§ INSTRUCTIONS TO FOLLOW
In the forum thread on whether pigeons are dangerous if they fly into you, what reason is given for not worrying about a pigeon clawing someone in flight?
BEGIN EXCERPTED TEXT
# Can pigeons be dangerous if they fly into you?



## LondonPigeon

Today

I was walking on the street and there was some guy throwing bread on the floor for pigeons, there was a group of birds there

but as I was walking without seeing anything, a pigeon flew extremely close to my face  I dont think the bird touched me, but if they did would it be dangerous if the ferals have disease or mites? etc

and maybe they could be dangerous for the eyes becuase of their feet claws?


----------



## Skyeking

Hi LP,

I really don't think there is any danger of you catching anything from the birds, nor do they make a habit of running into people or wanting to run into people. It would hurt them too.

I wouldn't worry about them clawing you, because they tuck their feet back neatly when flying. The only thing I worry about when I feed mine and let them into their lunch room, is that they might run into each other as they all want to eat at once, quite a "feeding frenzy". Sometimes they will fly close by, and then I just protect my eyes because a feather or two might flap in the eye, but usually that is only a couple of pigeons I worry about doing that, They are blind in one eye and they do get close sometimes, if I'm in their path to the lunch room, and on their blind side.


----------



## ZigZagMarquis

... well... if they happened to fly into your face and they happened to put their feet out to block the impact and they happened to get you in the eye with a claw... well... maybe... but I'd say that all would be a bit of a stretch / freak accident that I wouldn't worry about too much especially if you wear any kind of eye glasses or sunglasses... now if you're talking inner city street thug pigeons that have been known to pack brass knuckles or switch blades, that's a different story...


----------



## LondonPigeon

Trees Gray said:


> Hi LP,
> 
> I really don't think there is any danger of you catching anything from the birds, nor do they make a habit of running into people or wanting to run into people. It would hurt them too.
> 
> I wouldn't worry about them clawing you, because they tuck their feet back neatly when flying. The only thing I worry about when I feed mine and let them into their lunch room, is that they might run into each other as they all want to eat at once, quite a "feeding frenzy". Sometimes they will fly close by, and then I just protect my eyes because a feather or two might flap in the eye, but usually that is only a couple of pigeons I worry about doing that, They are blind in one eye and they do get close sometimes, if I'm in their path to the lunch room, and on their blind side.


its good they tuck their feet

but maybe they the ferals carry disease? 
thats why i would never want to touch them, only would want to touch someones pet who is clean


----------



## battler

pigeons aren't really dangerous if they fly into you, only if they roll form a high height and somehow manage to hit you, but that is never going to happen, unless if you breed them...


----------



## TAWhatley

LondonPigeon said:


> but maybe they the ferals carry disease?
> thats why i would never want to touch them, only would want to touch someones pet who is clean


They may well carry disease or be horribly injured. Still, after taking in and treating and caring for many, many hundreds of pigeons by now (both feral and domestic), I've never gotten sick from any of them and (knock on wood) never had a sick one give its disease to any other birds around here. The risk of pigeons giving a human diseases is very small especially if you are careful about hygiene. In your scenario, such a quick contact with a feral pigeon would be so unlikely to result in you catching anything or having a problem of any sort that it's defies my logic or imagination.
END EXCERPTED TEXT
BEGIN EXTRACTED MATERIAL
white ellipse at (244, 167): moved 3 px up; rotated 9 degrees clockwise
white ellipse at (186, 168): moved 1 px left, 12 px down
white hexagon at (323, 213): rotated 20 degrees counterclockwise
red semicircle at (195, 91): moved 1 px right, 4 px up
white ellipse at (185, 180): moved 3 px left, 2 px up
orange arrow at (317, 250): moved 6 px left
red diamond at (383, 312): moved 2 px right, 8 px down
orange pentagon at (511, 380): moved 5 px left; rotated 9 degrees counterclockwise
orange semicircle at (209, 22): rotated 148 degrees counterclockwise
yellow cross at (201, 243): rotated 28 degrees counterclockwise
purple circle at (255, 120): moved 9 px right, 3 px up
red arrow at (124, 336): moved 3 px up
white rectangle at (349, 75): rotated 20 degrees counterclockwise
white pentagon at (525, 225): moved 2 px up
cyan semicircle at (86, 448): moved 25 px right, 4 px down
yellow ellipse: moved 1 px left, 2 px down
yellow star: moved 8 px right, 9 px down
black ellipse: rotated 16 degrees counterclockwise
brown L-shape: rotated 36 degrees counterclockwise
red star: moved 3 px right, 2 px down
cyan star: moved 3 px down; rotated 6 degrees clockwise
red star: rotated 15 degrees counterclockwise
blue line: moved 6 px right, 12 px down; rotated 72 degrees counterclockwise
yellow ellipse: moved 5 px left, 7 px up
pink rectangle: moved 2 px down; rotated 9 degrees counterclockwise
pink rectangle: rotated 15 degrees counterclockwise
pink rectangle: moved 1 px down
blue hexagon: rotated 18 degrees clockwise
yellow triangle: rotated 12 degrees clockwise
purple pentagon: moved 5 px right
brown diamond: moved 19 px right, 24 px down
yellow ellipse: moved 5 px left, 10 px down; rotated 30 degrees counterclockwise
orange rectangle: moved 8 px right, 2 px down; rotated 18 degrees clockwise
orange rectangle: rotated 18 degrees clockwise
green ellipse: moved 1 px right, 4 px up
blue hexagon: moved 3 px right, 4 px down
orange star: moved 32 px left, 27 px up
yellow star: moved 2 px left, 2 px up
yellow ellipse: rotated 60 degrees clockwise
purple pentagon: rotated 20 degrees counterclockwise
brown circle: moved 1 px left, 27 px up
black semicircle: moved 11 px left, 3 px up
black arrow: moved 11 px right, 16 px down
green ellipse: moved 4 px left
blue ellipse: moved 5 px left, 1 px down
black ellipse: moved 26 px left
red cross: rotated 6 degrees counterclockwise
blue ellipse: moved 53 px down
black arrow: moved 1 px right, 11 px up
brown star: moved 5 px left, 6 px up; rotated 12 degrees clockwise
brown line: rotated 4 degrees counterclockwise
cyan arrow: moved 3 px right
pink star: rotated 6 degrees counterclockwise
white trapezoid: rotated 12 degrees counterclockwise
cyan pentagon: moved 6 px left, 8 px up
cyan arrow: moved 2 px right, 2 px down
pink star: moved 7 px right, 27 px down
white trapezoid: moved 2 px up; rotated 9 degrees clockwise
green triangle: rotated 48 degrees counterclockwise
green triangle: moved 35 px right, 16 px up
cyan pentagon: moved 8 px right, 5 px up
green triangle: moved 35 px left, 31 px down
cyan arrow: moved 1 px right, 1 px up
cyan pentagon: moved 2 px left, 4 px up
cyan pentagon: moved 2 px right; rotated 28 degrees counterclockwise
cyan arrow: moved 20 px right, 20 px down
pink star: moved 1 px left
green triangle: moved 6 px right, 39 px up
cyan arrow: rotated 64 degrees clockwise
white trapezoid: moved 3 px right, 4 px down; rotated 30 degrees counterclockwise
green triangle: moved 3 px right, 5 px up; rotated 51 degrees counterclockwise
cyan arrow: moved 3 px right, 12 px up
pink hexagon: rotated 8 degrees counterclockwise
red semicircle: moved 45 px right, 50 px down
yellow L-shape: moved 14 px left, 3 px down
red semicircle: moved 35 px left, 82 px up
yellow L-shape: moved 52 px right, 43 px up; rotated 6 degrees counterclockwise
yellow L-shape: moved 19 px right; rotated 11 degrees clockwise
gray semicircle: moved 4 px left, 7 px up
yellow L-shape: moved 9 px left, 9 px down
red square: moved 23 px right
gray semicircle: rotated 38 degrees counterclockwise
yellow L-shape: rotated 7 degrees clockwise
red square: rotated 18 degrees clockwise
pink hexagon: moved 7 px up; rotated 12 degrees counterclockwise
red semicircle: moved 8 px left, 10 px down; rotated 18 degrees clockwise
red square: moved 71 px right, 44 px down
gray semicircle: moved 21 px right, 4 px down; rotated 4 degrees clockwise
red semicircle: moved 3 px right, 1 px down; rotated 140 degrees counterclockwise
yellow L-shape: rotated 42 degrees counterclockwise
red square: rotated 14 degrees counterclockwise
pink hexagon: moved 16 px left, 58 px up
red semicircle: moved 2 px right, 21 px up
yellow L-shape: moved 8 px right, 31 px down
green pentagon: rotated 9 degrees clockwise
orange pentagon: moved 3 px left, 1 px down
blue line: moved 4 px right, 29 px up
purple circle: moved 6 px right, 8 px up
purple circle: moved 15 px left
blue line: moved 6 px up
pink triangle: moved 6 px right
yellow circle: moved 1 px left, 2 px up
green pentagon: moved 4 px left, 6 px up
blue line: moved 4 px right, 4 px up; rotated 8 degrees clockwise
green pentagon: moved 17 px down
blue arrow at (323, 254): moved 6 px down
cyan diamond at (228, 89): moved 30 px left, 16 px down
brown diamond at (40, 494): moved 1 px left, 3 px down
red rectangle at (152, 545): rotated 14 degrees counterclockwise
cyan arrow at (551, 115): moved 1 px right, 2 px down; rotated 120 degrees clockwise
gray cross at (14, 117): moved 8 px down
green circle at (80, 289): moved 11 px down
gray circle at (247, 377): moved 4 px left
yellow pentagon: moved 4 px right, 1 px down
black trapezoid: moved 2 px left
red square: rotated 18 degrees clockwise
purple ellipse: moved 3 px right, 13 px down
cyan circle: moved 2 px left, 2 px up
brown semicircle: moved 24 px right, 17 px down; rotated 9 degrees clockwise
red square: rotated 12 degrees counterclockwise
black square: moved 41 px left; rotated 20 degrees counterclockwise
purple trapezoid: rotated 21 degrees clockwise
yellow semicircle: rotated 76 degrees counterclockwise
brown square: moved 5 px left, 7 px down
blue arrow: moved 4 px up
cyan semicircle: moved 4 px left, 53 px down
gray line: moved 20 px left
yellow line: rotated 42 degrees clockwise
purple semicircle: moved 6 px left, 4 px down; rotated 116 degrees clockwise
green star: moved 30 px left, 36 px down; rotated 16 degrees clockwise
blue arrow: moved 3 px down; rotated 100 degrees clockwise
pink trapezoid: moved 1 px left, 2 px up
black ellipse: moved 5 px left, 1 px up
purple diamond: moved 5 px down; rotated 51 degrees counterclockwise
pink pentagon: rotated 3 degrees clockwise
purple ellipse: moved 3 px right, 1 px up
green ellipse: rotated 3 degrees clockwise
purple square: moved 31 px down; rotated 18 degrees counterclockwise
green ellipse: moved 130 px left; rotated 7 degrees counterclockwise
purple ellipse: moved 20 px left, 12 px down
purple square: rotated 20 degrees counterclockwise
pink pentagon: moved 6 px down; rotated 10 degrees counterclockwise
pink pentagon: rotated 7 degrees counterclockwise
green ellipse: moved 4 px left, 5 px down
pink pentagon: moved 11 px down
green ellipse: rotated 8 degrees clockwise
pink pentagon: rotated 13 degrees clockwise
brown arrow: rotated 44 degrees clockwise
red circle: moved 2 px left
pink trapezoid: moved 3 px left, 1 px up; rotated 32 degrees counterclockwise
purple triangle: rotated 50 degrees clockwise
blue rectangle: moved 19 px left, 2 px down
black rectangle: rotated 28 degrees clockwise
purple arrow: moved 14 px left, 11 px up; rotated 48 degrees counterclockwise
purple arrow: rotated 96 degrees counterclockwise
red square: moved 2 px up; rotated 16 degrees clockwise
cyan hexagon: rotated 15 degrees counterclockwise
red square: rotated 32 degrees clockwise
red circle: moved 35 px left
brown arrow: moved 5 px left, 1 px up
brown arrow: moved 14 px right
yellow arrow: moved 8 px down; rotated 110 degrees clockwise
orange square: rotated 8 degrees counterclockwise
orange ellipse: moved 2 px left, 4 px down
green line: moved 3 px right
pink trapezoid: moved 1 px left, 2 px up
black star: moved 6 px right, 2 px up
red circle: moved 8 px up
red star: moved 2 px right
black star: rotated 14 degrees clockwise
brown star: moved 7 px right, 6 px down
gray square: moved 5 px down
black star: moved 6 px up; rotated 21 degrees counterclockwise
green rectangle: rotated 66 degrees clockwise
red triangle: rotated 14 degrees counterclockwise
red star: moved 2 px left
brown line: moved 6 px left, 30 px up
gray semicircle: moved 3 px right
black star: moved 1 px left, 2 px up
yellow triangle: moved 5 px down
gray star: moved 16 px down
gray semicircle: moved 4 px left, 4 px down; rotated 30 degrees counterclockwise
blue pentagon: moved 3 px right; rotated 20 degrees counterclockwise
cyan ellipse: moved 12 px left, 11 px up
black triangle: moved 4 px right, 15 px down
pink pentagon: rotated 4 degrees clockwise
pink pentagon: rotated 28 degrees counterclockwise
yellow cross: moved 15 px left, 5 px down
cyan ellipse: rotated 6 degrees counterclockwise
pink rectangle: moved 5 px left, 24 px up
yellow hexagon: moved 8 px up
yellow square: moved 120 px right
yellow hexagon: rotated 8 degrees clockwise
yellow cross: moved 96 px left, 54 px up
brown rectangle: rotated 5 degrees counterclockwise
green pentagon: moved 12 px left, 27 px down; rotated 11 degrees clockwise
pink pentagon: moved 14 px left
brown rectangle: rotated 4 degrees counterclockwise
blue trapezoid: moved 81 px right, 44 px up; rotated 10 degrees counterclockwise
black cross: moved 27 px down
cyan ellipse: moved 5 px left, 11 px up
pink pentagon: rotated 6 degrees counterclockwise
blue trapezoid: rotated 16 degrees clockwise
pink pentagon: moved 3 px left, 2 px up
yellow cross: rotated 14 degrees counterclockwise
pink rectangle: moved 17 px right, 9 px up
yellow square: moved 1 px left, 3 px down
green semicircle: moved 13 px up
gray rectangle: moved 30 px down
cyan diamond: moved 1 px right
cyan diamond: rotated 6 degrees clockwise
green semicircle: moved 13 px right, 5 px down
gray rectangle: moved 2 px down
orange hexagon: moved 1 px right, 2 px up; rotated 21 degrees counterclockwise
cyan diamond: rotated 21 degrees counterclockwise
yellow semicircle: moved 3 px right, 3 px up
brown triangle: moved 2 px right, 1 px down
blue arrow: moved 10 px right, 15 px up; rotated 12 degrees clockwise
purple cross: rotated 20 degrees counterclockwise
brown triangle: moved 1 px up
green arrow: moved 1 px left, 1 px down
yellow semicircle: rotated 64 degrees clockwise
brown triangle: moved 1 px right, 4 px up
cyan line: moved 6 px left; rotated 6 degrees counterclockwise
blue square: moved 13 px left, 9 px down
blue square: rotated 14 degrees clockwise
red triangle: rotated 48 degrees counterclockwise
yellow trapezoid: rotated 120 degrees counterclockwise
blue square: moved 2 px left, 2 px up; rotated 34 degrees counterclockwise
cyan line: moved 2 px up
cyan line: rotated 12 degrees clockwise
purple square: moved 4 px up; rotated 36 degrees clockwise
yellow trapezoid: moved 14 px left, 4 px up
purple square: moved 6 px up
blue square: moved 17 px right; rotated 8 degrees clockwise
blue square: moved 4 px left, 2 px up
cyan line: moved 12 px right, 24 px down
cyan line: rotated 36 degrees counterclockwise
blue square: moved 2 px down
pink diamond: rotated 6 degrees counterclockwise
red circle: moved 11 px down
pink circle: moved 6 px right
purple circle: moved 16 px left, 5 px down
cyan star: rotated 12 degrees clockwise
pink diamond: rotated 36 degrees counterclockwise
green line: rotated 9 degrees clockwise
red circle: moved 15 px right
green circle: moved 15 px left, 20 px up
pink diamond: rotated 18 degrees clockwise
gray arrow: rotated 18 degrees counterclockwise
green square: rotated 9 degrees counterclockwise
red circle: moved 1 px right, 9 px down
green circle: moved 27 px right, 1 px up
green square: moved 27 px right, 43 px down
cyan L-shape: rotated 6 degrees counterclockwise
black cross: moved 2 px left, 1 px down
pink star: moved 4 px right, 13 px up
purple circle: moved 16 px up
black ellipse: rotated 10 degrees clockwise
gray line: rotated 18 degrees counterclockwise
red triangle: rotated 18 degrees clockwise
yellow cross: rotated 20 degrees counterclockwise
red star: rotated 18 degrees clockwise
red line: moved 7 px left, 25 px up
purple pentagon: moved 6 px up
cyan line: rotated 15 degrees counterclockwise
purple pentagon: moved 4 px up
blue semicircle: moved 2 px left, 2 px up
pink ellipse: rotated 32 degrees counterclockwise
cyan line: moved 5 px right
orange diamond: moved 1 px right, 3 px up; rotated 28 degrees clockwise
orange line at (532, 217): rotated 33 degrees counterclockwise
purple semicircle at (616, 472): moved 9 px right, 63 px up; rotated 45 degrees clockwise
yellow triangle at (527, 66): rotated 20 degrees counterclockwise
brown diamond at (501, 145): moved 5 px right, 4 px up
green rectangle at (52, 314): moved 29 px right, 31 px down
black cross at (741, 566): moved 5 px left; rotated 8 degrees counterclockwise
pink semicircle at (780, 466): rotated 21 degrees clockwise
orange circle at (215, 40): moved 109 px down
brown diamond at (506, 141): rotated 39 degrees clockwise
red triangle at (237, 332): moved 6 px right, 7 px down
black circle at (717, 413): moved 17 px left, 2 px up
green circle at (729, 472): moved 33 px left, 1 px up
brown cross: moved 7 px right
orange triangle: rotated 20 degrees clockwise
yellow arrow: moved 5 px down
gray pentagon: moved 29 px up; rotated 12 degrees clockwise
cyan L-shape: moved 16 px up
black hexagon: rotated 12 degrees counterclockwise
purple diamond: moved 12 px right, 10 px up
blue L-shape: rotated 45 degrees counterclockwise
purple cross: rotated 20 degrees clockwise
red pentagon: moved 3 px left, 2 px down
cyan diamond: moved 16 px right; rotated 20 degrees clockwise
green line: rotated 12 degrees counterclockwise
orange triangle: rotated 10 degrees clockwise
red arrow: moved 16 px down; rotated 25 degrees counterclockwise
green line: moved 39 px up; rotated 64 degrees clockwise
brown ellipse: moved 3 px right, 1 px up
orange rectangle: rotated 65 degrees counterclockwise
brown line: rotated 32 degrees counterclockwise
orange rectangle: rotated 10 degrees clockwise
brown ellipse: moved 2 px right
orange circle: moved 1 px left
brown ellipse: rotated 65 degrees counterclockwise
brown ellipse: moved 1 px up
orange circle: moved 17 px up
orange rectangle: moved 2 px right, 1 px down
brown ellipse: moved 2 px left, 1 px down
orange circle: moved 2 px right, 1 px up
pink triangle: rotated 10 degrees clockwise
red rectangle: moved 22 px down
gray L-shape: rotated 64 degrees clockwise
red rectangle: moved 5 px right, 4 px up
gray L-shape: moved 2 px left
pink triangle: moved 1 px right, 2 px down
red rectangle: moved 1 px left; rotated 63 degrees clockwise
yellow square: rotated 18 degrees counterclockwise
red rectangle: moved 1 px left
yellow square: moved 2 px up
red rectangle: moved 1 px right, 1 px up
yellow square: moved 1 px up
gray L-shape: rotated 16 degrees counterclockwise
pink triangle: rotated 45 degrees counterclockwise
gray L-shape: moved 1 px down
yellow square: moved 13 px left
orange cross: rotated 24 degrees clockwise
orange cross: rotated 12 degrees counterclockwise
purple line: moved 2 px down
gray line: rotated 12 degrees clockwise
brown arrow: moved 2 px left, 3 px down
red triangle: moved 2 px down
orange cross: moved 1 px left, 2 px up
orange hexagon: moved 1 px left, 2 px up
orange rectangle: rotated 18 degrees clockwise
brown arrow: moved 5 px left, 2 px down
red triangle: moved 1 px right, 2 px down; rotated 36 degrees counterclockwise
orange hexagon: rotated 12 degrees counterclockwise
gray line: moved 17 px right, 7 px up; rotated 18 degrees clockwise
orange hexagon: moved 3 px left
END EXTRACTED MATERIAL
§ TASK ANSWER
Pigeons tuck their feet back neatly when flying.